WHAT YOU HAVE TO DO
Only what runs from the line with "Szkolenia i konferencje" to the end of the data should appear in the answer, exactly as written and without pictures.

□ □ □ □ □ □ □

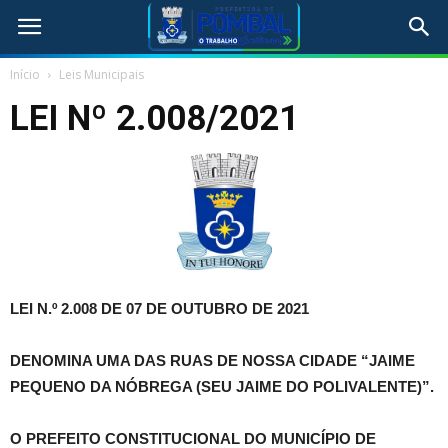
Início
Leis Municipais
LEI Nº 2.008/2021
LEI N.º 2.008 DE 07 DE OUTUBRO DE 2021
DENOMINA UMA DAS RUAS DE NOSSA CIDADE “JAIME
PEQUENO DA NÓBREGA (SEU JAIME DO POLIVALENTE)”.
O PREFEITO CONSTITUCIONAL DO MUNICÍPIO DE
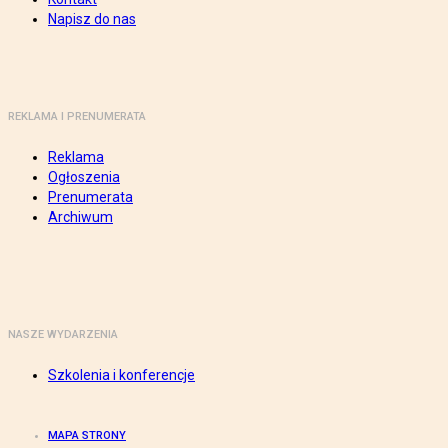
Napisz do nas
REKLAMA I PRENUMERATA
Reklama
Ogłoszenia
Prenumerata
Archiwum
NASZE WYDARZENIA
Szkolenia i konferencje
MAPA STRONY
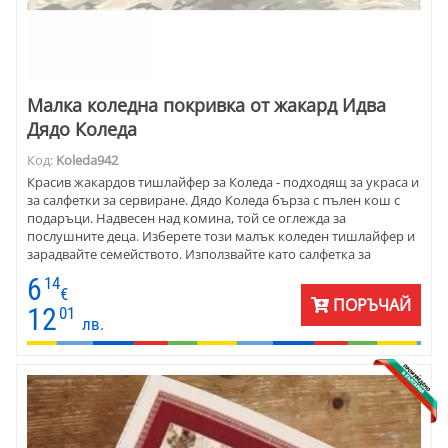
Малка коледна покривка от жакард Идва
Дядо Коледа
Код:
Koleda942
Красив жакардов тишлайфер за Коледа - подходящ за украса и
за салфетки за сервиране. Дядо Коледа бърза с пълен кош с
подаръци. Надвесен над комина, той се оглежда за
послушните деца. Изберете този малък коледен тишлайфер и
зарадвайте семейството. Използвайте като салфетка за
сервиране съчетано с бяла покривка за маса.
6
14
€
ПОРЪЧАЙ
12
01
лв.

□ □ □ □ □ □ □

RESPONSE BELOW
Szkolenia i konferencje
MAPA STRONY
Малка коледна покривка от жакард Идва
Дядо Коледа
Код:
Koleda942
Красив жакардов тишлайфер за Коледа - подходящ за украса и
за салфетки за сервиране. Дядо Коледа бърза с пълен кош с
подаръци. Надвесен над комина, той се оглежда за
послушните деца. Изберете този малък коледен тишлайфер и
зарадвайте семейството. Използвайте като салфетка за
сервиране съчетано с бяла покривка за маса.
6
14
€
ПОРЪЧАЙ
12
01
лв.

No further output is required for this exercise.